Es significativo que Octavio se proclame imperator y augusto, y no le baste únicamente ser cónsul o dictador como lo había sido César y en realidad deseaba Antonio. El mundo romano no puede vivir sin esa dimensión sagrada del poder porque necesita un aura de divinidad para la «nueva era» que se avecina. Se calculó que esa nueva era se iniciaría en el 17 a. C. y a finales de mayo de ese año tuvieron lugar tres días de fiesta y con ellos la conciencia de que algo grande había comenzado. El mundo romano necesitaba destruir para crear el nuevo orden, y hacerlo entre la indiferencia de la plebe. Un himno de Horacio, escrito para esas fiestas, evoca la tasa de natalidad, las conquistas y los valores morales de Roma desde la fundación de la ciudad (ad urbe condita), cuando la loba amamantó a los niños Rómulo y Remo.

El Imperio romano se basaba en que el evergetismo compensara la fuerte tributación, es decir, que popularidad y el buen gobierno fueran sinónimos. Todas las guerras, a partir de entonces, nacen para mantener un equilibrio entre evergesía y recaudación que la Republica no supo nunca conseguir. Las Odas de Horacio reconocen esa necesidad y al mismo tiempo promueven una expansión de las campañas, terminen siendo, o no, conquistas consolidadas. ¿Entendieron entonces los escritores al servicio de Octavio, con Horacio a la cabeza, que el Imperio romano tenía como misión dominar el mundo conocido de igual modo que el coloso de Rodas dominaba el puerto? ¿Se miraron en esa gigantesca estatua, una de las maravillas del mundo antiguo, como referente de sus acciones?
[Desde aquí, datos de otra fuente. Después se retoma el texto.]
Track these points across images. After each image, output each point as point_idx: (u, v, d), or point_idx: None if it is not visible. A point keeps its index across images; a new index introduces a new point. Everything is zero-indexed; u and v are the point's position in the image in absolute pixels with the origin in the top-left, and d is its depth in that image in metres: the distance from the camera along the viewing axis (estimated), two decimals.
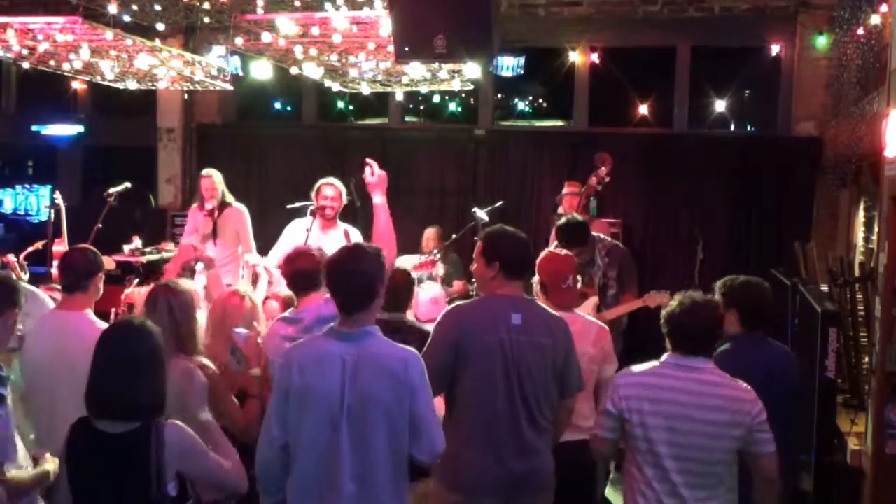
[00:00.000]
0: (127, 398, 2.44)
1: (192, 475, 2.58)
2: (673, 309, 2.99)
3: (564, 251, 4.09)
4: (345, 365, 2.72)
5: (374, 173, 3.99)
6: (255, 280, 6.30)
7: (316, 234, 5.40)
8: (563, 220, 5.18)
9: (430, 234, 7.25)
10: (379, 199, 3.94)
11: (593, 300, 4.97)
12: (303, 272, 3.60)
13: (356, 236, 5.44)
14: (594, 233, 5.40)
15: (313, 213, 5.44)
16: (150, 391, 2.49)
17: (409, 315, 4.26)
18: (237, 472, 2.69)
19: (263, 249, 6.89)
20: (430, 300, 5.52)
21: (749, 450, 2.92)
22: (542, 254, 3.97)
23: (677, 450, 2.89)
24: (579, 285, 3.99)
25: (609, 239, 5.60)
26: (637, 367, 3.06)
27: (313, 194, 5.62)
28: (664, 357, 3.02)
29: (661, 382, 2.95)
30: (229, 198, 6.70)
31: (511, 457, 3.14)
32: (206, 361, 3.27)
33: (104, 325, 3.26)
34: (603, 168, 5.99)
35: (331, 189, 5.61)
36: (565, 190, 6.50)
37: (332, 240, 5.24)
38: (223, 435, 2.78)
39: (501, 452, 3.13)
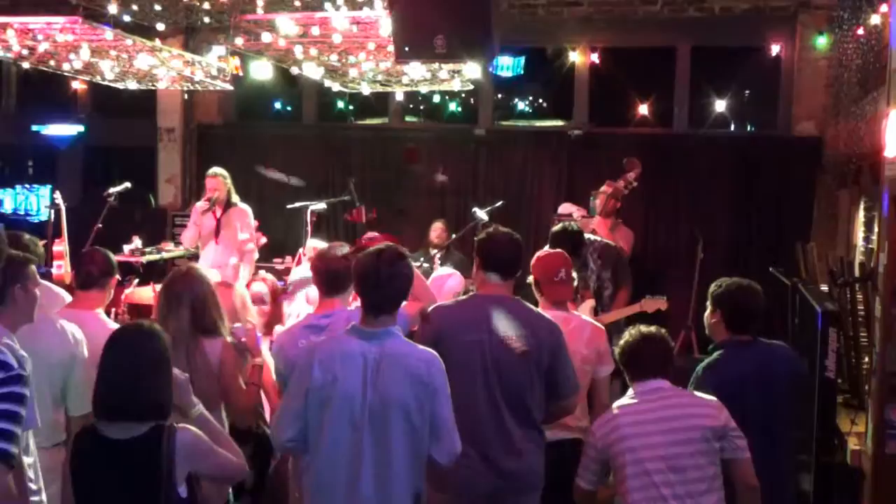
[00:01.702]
0: (136, 401, 2.44)
1: (203, 473, 2.59)
2: (626, 341, 3.16)
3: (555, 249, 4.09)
4: (366, 364, 2.71)
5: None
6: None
7: None
8: (557, 226, 5.09)
9: (437, 227, 7.30)
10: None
11: (590, 303, 4.92)
12: (336, 272, 3.42)
13: None
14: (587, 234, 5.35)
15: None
16: (158, 394, 2.49)
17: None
18: (240, 464, 2.69)
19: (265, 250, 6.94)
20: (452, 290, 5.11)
21: (727, 456, 2.98)
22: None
23: (664, 464, 2.92)
24: (575, 283, 3.97)
25: (599, 239, 5.52)
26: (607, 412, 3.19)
27: None
28: (629, 392, 3.14)
29: (631, 410, 3.04)
30: (235, 198, 6.72)
31: (497, 456, 3.13)
32: (229, 338, 3.41)
33: (115, 326, 3.33)
34: (631, 173, 6.00)
35: None
36: (603, 188, 6.45)
37: None
38: (217, 425, 2.79)
39: (487, 451, 3.12)
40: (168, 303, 3.35)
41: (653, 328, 3.19)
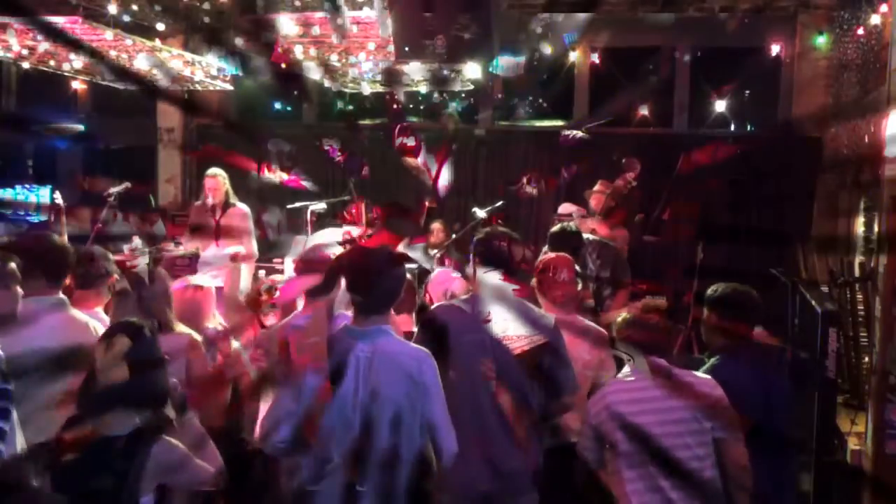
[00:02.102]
0: (129, 396, 2.46)
1: (175, 485, 2.60)
2: (624, 319, 3.21)
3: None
4: (358, 362, 2.72)
5: None
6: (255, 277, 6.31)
7: None
8: (556, 227, 5.07)
9: (435, 228, 7.31)
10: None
11: (588, 303, 4.91)
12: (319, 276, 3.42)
13: None
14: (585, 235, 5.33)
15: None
16: (152, 387, 2.51)
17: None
18: (215, 474, 2.69)
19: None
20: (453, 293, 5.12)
21: (717, 435, 2.99)
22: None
23: (654, 442, 2.92)
24: (579, 287, 3.97)
25: (596, 238, 5.48)
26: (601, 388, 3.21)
27: None
28: (624, 369, 3.16)
29: (624, 388, 3.06)
30: (233, 198, 6.71)
31: (497, 456, 3.12)
32: (195, 335, 3.43)
33: None
34: (631, 174, 5.99)
35: None
36: (596, 187, 6.41)
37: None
38: (202, 431, 2.78)
39: (487, 451, 3.11)
40: (121, 300, 3.42)
41: (644, 309, 3.22)
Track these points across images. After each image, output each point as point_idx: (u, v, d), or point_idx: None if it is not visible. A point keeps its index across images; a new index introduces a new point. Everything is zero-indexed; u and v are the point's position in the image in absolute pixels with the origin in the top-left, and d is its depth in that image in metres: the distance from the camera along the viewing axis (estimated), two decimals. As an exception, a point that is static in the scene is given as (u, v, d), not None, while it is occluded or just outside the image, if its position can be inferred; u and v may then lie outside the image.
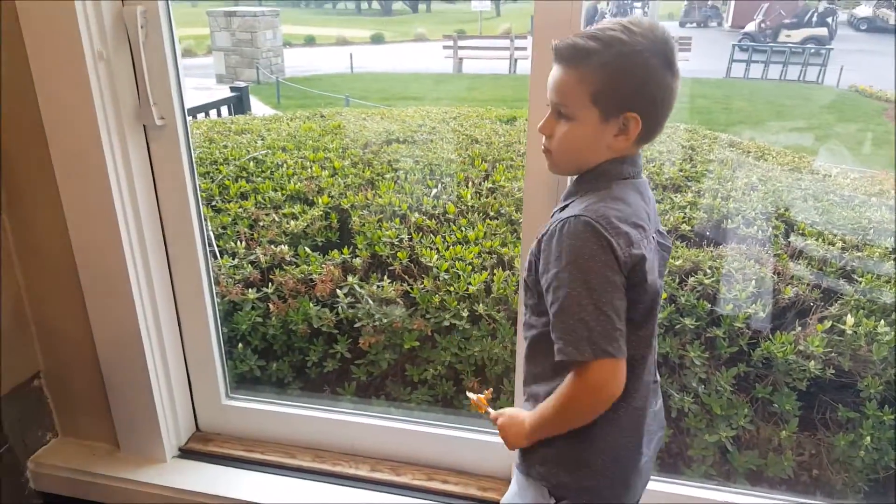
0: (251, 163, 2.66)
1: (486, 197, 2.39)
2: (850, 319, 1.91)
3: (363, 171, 2.62)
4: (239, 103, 3.94)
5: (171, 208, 1.77)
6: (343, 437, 1.96)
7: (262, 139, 2.93)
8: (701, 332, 1.98)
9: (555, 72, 1.04)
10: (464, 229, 2.23)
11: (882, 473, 1.88)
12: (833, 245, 2.22)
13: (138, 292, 1.75)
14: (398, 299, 2.08)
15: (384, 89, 9.78)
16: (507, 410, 1.17)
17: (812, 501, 1.83)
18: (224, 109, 3.92)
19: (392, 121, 3.25)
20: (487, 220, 2.27)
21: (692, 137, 3.38)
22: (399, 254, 2.16)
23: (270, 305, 2.11)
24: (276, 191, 2.47)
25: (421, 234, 2.25)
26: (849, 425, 1.92)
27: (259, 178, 2.56)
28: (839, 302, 2.02)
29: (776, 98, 10.23)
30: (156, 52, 1.60)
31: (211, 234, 2.21)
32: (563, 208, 1.09)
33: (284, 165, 2.64)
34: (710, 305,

El efecto inmediato del imperio fue justamente la existencia de las víctimas. Hispania sería uno de los principales teatros de operaciones de la nueva manera de hacer la guerra. Se le niega al adversario cualquier salida, y ahí se enuncia la apremiante necesidad de destruir al Otro. Esa jubilosa actitud ante el mundo confirma la sentencia de John Milton de que «en la fuerza reside la ruina». Para decirlo sin miramientos, ¿qué hizo mal Octavio Augusto? Los fallos en la ejecución de una política exterior desacreditaron para siempre la estrategia imperial de la dinastía Julio-Claudia, sin necesidad de que viniera después Suetonio para retratar el trasfondo inmoral que sustentaba sus ideas y sus actuaciones.